Des recherches ont été effectuées dans MEDLINE, EMBASE, Cancer Lit, The Cochrane Library et des bases de données plus petites, des bases de données d'essais en cours accessibles sur Internet, des actes de conférences de la société ASCO (American Society of Clinical Oncology) et de la société ASH (American Society of Hematology) jusqu'au mois de septembre 2006. Une mise à jour de la recherche dans MEDLINE et CENTRAL a été effectuée en juin 2010, aucun essai supplémentaire répondant aux critères d'inclusion n'a été identifié. Nous avons inclus des versions intégrales et des abstracts de publications et des données non publiées.
Les essais contrôlés randomisés comparant la chimiothérapie conventionnelle à la chimiothérapie à haute dose dans le traitement de première ligne des adultes atteints de lymphome non-hodgkinien agressif ont été inclus dans cette revue.
L'évaluation de l'éligibilité et de la qualité méthodologique des essais, l'extraction et l'analyse des données ont été effectuées à deux reprises. Tous les auteurs ont été contactés pour obtenir les données manquantes et ont été invités à fournir les données de patients individuels.

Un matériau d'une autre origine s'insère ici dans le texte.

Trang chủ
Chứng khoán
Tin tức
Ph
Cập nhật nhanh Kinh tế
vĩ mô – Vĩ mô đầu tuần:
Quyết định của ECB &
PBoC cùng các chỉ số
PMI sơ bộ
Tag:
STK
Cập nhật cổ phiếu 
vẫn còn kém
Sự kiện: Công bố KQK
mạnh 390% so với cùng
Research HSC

Quinze essais contrôlés randomisés (ECR) incluant 3 079 patients étaient éligibles à cette méta-analyse. La mortalité globale liée au traitement était de 6,0 % dans le groupe sous chimiothérapie à haute dose et n'était pas significativement différente par rapport à celle de la chimiothérapie conventionnelle (OR 1,33 [IC à 95 % 0,91 à 1,93], P = 0,14). 13 études incluant 2 018 patients ont mis en évidence des taux de réponse complète significativement plus élevés dans le groupe recevant la chimiothérapie à haute dose (OR 1,32, [IC à 95 % 1,09 à 1,59], P = 0,004). Toutefois, la chimiothérapie à haute dose n'a pas eu d'effet sur la survie globale (SG), comparée à la chimiothérapie conventionnelle. Le HR regroupé était de 1,04 ([IC à 95 % 0,91 à 1,18], P = 0,58). Il n'y avait pas d'hétérogénéité statistique entre les essais. Les analyses de sensibilité ont mis en évidence la robustesse de ces résultats. L’analyse en sous-groupes des groupes pronostiques conformément au score IPI n'a pas révélé de différence quant à la survie entre la chimiothérapie à haute dose et les témoins dans 12 essais (score IPI à risque faible et à risque faible-intermédiaire : HR 1,41 [IC à 95 % 0,95 à 2,10], P = 0,09 ; score IPI à risque élevé-intermédiaire et à risque élevé : HR 0,97 [IC à 95 % 0,83 à 1,13], P = 0,71. De même, en ce qui concerne la survie sans événement (EFS), aucune différence significative n'a été révélée entre la chimiothérapie à haute dose et les témoins (HR 0,93, [IC à 95 % 0,81 à 1,07], P = 0,31). D'autres facteurs de risque possibles tels que la proportion de patients atteints de lymphome diffus à grandes cellules, le respect du protocole, la stratégie de chimiothérapie à haute dose, le statut de réponse avant la chimiothérapie à haute dose, les schémas de conditionnement et les questions méthodologiques ont été analysés dans les analyses de sensibilité. Toutefois, il n'existait aucune preuve d'une association entre ces facteurs et les résultats de nos analyses.